Aklınıza takılan yer neresi?
Hayat, kurgudan daha acayiptir.

Alkan

Usta

  • Konuyu başlatan "Alkan"

Mesajlar: 1,694

Hobiler: Risale-i Nur, Kur'an dinlemek

  • Özel mesaj gönder

3

11.08.2005, 14:38

Alıntı

Meselâ, arkadaşlarının ve akrabasının timsallerini ve fotoğraflarını hâvi büyük bir aynayı yolunda bulan bir adam, şark cihetine giden adamların memleketlerine gidip onlara iltihak etmek için çalışmayıp da, o aynanın içindeki timsallerle uğraşır, muhabbet eder. ışte bu adam gafletten ayıldığı zaman, "Eyvah, ne ediyorum? Bunlar şarap değil, seraptır. Bunlarla uğraşmak azb değil azaptır" der, arkadaşlarına yetişmek üzere şark seferine tedarikâtta bulunmaya başlar


ya burada akrabalarının timsallerinin bulunduğu aynayla ne demek isteniyor? Ailemize muhabbet etmiyecekmiyiz? nasıl anlamak lazım?

selametle
"ey bedbaht nefsim! acaba ömrün ebedi midir? hiç kat'i senedin var mı ki, gelecek seneye, belki yarına kadar kalacaksın?

4

11.08.2005, 16:23

şimdi hatırıma şu geldi:
Bir zat düşün, evliya hayatlarını, menkıbelerini okumayı, onlarla vakit geçirmeyi çok sever. Onların böyle müttaki olmalarını sever, ama kendisi bunu pek düşünmez. Veyahut başka büyük insanların hayatlarını...

Alıntı

Dünya hayatını güzelleştiren esbabdan biri, dünya aynasında temessülle parlayan hidayet nurları ve büyük insanların sevgili ve sevimli timsalleridir.


Ama kendisinin de insan olduğunu, dolayısıyla onların müttaki olarak hazırlığını, tedariğini yaptığı şeylere tedariğe ve hazırlığa muhtac olduğunu anlar. Zamanı bir cetvel gibi düşünürsek, garb (batı) sol taraf, şark (doğu) ise bundan sonrasıdır, istikbaldir.

Alıntı

Meselâ, arkadaşlarının ve akrabasının timsallerini ve fotoğraflarını hâvi büyük bir aynayı yolunda bulan bir adam, şark cihetine giden adamların memleketlerine gidip onlara iltihak etmek için çalışmayıp da, o aynanın içindeki timsallerle uğraşır, muhabbet eder.



Evet, gafletten uyandığı zaman ise, kendisinin de şark tarafına gitmekte olduğunu, zaman deresinin durmadan aktığını görür.

Alıntı

"Eyvah, ne ediyorum?
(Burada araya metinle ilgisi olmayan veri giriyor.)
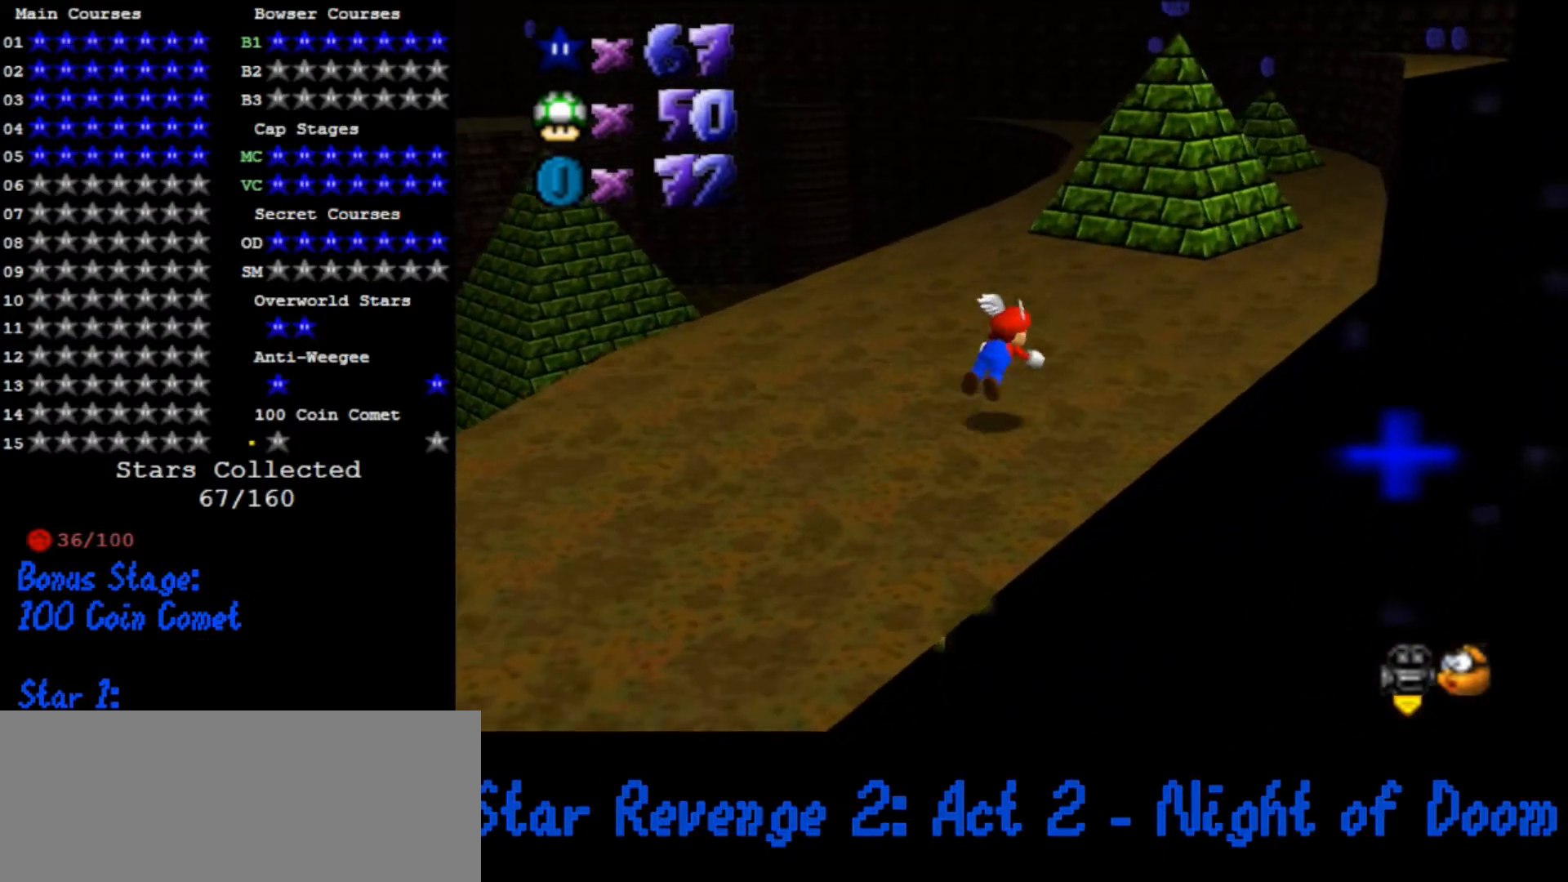
{"dt_ms": 500, "buttons": [], "left_stick": "down-right", "button_events": [[300, "A", "down"], [333, "B", "down"], [400, "B", "up"], [433, "A", "up"]]}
Bunlar şarap değil, seraptır. Bunlarla uğraşmak azb değil azaptır"
der, arkadaşlarına yetişmek üzere şark seferine tedarikâtta bulunmaya başlar.


"şarap değil, seraptır" tan maksad, şu olabilir. Meşreb kelimesi de şarabe, yani içmek kökündendir. Hakikat şarabının aslını kendisi de içebilecekken, temessülü, yani bir nev'i görüntüsüyle idare eder, halbuki buna muhtaçtır.


Belki de yanlış anlamışımdır, Allahu â'lem bissavab, her zaman ve en doğru şekilde Allah bilir.
Hayat, kurgudan daha acayiptir.

Alkan

Usta

  • Konuyu başlatan "Alkan"

Mesajlar: 1,694

Hobiler: Risale-i Nur, Kur'an dinlemek

  • Özel mesaj gönder

5

11.08.2005, 16:44

allah razı olsun bir de şöyle bir mana olabilir belki şark tarafı manayı ve peygamberin yolunu temsil ediyor...onların yolundan gidip gerçek muhabbeti onlara etmek olduğunu da anlıyorum... yani manaya bakmak...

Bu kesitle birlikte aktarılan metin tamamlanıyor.